- No hagas votos a la ligera
- 1
- Cuando vayas a la casa de Dios, refrena tus pasos.
En vez de acercarte para ofrecer sacrificios de gente necia, que no sabe que hace mal, acércate para oír.
- 2
- No permitas que tu boca ni tu corazón se apresuren a decir nada delante de Dios, porque Dios está en el cielo y tú estás en la tierra.
Por lo tanto, habla lo menos que puedas,
- 3
- porque si te preocupas mucho, tienes pesadillas;
y si hablas mucho, dices tonterías.
- 4
- Cuando le hagas una promesa a Dios, no tardes en cumplírsela, porque a Dios no le agrada la gente necia.
Cumple lo que prometas,
- 5
- porque es mejor que no prometas, y no que prometas y no cumplas.
- 6
- No permitas que tus labios te hagan pecar, ni digas delante del ángel que lo hiciste por ignorancia.
¿Para qué provocar que Dios se enoje por tus palabras, y que destruya todo lo que has hecho?
- 7
- Tú debes temer a Dios.
Porque cuando los sueños aumentan, también aumentan las palabras huecas.
La vanidad de la vida
- 8
- Si en tu provincia ves que se oprime a los pobres, y que se tuercen el derecho y la justicia, esto no debe asombrarte, porque sobre un alto oficial hay otro más alto, y por encima de ellos hay uno más alto.
- 9
- ¿Y qué provecho saca la tierra de todo esto? ¿Acaso el rey está al servicio del campo?
- 10
- Quien ama el dinero, jamás tiene suficiente.

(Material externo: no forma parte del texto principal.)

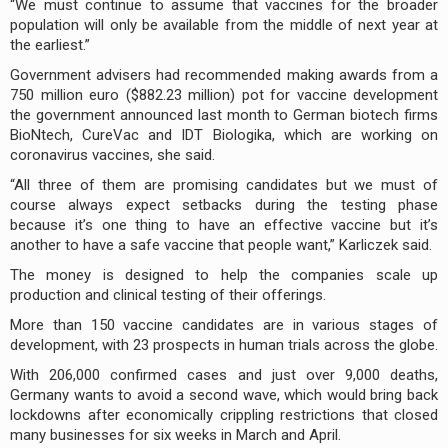
“We must continue to assume that vaccines for the broader
population will only be available from the middle of next year at
the earliest.”
Government advisers had recommended making awards from a
750 million euro ($882.23 million) pot for vaccine development
the government announced last month to German biotech firms
BioNtech, CureVac and IDT Biologika, which are working on
coronavirus vaccines, she said.
“All three of them are promising candidates but we must of
course always expect setbacks during the testing phase
because it’s one thing to have an effective vaccine but it’s
another to have a safe vaccine that people want,” Karliczek said.
The money is designed to help the companies scale up
production and clinical testing of their offerings.
More than 150 vaccine candidates are in various stages of
development, with 23 prospects in human trials across the globe.
With 206,000 confirmed cases and just over 9,000 deaths,
Germany wants to avoid a second wave, which would bring back
lockdowns after economically crippling restrictions that closed
many businesses for six weeks in March and April.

Quien ama las riquezas, nunca recibe bastante. ¡Y también esto es vanidad!
- 11
- Cuando aumentan los bienes, aumentan los comensales.
¿Y qué gana su dueño con esto, aparte de poder contemplar sus bienes?
- 12
- El que trabaja tiene dulces sueños, aun cuando coma mucho o coma poco.
En cambio, al rico tanta abundancia le quita el sueño.
- 13
- He visto un mal terrible bajo el sol, y es que las riquezas acumuladas acaban por perjudicar a sus dueños,
- 14
- pues se pueden perder en un mal negocio, ¡y a los hijos que tuvo no les deja nada!
- 15
- Al final, se va tal como vino, es decir, tan desnudo como cuando salió del vientre de su madre, ¡y nada se lleva de todo su trabajo!
- 16
- También esto es un mal terrible, que se vaya tal como vino.
¿De qué le sirvió tanto trabajar para nada?
- 17
- Para colmo, toda su vida la pasa comiendo a oscuras, y en medio de muchos afanes, dolores y miseria.
- 18
- Pero algo bueno he visto.
Y es que no hay nada mejor que comer y beber y gozar, cada día de nuestra vida, del fruto del trabajo con que nos agobiamos bajo el sol. Ésa es la herencia que de Dios hemos recibido.
- 19
- A cada uno de nosotros Dios nos ha dado riquezas y bienes, y también nos ha dado el derecho de consumirlas.
Tomar nuestra parte y disfrutar de nuestro trabajo es un don de Dios.
- 20
- Y como Dios nos llena de alegría el corazón, no nos preocupamos mucho por los días de nuestra vida.